Maik Baumgärtner/Ann-Katrin Müller: „Die Unsichtbaren. Wie Geheimagentinnen die deutsche Geschichte geprägt haben“. DVA, München 2022, 384 Seiten, 24 Euro.

Von der Hauptverwaltung Aufklärung im DDR-Ministerium für Staatssicherheit, das „Geheime Mitarbeiterinnen“ an der „Front Intimleben“ einsetzte und Schwangere zur Abtreibung nötigte, bis zur Herrenrunde im Kölner Bundesamt, wo Kolleginnen gern mit „Na du Knackarsch“ begrüßt wurden – die Au­to­r:in­nen attestieren dem Verfassungsschutzmilieu ein tiefsitzendes Sexismusproblem. Erst in den letzten Jahren seien beim Bundesamt für Verfassungsschutz, dem BND und dem Militärischen Abschirmdienst vermehrt Frauen tätig, auch in Leitungsfunktionen.

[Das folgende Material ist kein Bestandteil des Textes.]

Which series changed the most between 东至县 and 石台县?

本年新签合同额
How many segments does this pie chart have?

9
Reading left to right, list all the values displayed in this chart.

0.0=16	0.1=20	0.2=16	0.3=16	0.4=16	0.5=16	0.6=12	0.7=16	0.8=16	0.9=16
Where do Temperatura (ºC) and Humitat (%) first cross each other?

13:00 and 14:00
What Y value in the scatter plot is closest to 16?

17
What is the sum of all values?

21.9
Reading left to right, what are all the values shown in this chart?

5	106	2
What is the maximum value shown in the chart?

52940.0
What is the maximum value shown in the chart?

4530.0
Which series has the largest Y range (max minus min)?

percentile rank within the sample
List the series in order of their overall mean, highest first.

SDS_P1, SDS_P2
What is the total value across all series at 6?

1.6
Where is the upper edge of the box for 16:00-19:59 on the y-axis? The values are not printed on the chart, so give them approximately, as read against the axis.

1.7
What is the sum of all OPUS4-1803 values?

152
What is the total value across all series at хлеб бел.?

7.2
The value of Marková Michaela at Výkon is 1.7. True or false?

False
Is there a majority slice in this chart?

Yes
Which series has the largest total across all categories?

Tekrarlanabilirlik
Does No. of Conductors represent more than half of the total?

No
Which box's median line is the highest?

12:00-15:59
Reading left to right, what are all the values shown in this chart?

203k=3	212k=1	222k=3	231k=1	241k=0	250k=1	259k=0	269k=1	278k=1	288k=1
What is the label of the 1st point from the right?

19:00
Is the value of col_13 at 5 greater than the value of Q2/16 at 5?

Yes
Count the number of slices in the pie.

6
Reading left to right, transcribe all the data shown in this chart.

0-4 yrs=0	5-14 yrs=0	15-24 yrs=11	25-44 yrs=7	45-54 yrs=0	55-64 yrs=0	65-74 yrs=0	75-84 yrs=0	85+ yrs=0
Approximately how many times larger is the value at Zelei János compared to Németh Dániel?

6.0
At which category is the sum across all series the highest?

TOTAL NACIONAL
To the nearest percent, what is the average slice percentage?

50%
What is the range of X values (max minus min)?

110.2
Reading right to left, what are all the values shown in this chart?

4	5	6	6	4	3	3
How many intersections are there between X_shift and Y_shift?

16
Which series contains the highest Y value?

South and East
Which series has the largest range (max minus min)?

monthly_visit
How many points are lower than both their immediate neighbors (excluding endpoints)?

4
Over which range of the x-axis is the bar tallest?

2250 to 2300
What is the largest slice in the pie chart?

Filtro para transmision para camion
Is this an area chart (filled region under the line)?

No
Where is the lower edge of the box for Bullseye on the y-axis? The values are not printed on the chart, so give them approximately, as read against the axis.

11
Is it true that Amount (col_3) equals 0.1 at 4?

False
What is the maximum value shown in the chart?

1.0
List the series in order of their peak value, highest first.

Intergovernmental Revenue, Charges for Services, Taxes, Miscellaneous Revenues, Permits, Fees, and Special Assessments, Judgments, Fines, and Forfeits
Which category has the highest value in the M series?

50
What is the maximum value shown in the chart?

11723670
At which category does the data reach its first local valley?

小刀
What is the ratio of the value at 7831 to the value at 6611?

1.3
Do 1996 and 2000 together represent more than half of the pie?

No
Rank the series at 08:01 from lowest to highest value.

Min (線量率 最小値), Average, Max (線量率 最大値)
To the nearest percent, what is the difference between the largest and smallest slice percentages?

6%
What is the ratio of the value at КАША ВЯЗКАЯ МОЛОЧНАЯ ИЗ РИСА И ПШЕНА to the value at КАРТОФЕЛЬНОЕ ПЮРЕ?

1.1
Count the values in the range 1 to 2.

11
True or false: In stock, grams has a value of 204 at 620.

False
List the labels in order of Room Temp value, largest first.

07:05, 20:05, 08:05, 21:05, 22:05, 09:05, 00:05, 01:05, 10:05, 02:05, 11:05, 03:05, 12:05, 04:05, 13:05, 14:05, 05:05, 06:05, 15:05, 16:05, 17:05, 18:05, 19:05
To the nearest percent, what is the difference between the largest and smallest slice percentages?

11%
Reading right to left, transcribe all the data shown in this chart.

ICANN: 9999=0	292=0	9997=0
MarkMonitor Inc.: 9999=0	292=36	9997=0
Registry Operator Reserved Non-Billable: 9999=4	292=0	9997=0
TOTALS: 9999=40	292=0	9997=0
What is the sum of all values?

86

Durch Chefinnen wie Beate Bube, die seit 2008 dem baden-württembergischen Landesverfassungsschutz vorsteht, halten nach Ansicht der Au­to­r:in­nen in der Welt der Spione mehr Transparenz und eine bessere Fehlerkultur Einzug. Angesichts der aktuellen Spionagebedrohung aus Staaten wie Russland, China und dem Iran eine notwendige Entwicklung.